Baseline Predictors of Glycemic Worsening in Youth and Adults With Impaired Glucose Tolerance or Recently Diagnosed Type 2 Diabetes in the Restoring Insulin Secretion (RISE) Study
Research Design and Methods: Ninety-one youth (10-19 years) were randomized 1:1 to 12 months of metformin (MET), or 3 months of glargine followed by 9 months of metformin (G-MET); 267 adults to MET, G-MET, liraglutide plus MET (LIRA+MET) or placebo for 12 months. All participants underwent baseline hyperglycemic clamp and 3-h oral glucose tolerance test (OGTT) at baseline, month-6, month-12 and off treatment at month-15 and month-21. Cox models identified baseline predictors of glycemic worsening (HbA1c increase ≥0.5% from baseline).

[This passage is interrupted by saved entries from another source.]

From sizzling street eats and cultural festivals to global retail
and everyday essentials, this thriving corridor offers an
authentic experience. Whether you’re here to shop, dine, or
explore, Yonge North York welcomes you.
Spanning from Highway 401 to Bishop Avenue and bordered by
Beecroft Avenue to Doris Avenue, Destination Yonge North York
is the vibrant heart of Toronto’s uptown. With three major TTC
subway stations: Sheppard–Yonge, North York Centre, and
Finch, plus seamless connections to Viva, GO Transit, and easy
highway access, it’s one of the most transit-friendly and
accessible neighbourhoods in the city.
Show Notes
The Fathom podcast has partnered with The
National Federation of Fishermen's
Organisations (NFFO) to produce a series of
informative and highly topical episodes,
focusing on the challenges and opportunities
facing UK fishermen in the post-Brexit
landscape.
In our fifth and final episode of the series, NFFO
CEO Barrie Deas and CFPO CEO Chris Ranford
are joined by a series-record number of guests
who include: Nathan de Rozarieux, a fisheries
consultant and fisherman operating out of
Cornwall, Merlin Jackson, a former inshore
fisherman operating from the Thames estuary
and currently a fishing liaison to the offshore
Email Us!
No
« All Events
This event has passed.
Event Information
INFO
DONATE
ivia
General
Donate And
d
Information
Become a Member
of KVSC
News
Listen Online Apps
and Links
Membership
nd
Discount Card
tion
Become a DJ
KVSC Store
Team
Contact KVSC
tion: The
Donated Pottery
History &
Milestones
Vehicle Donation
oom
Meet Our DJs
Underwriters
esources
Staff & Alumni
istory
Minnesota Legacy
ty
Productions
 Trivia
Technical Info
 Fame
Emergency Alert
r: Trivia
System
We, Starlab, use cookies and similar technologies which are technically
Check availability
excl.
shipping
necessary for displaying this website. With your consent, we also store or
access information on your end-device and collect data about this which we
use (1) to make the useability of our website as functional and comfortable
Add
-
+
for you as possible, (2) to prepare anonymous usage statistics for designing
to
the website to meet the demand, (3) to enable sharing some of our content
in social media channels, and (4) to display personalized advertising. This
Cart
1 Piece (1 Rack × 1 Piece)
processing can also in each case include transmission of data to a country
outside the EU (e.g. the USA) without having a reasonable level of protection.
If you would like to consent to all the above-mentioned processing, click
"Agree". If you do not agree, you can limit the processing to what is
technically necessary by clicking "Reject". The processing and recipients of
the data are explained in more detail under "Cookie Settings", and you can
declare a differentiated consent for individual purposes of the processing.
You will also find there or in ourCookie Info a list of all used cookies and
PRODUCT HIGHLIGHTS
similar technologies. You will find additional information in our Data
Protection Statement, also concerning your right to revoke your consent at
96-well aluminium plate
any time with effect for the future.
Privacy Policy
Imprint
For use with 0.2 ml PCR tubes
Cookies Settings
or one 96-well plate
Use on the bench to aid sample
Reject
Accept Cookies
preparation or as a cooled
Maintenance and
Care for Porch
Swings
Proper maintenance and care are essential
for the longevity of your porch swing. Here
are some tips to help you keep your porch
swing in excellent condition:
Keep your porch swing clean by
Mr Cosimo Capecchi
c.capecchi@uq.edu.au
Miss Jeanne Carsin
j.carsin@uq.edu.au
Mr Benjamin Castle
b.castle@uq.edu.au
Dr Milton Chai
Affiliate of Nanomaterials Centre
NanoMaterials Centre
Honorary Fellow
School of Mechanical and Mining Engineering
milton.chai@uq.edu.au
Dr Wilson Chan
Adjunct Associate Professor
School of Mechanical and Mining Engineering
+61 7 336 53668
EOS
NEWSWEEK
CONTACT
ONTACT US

Results: Glycemic worsening occurred in 17.8% of youth vs. 7.5% of adults at month-12 (p=0.008), and 36% of youth vs. 20% of adults at month-21 (p=0.002). In youth, glycemic worsening did not differ by treatment. In adults, month-12 glycemic worsening was less on LIRA+MET vs. placebo (HR 0.21, CI 0.05-0.96, p=0.044). In both age groups, lower baseline clamp-derived β-cell responses predicted month-12 and month-21 glycemic worsening (p<0.01); lower baseline OGTT-derived β-cell responses predicted month-21 worsening (p<0.05). In youth, higher baseline HbA1c and 2-h glucose predicted month-12 and month-21 glycemic worsening and higher fasting glucose predicted month-21 worsening (p<0.05). In adults, lower clamp and OGTT-derived insulin sensitivity predicted month-12 and month-21 worsening (p<0.05).
Conclusions: Glycemic worsening was more common among youth than adults with IGT or recently-diagnosed type 2 diabetes, predicted by lower baseline β-cell responses in both groups, hyperglycemia in youth and insulin resistance in adults.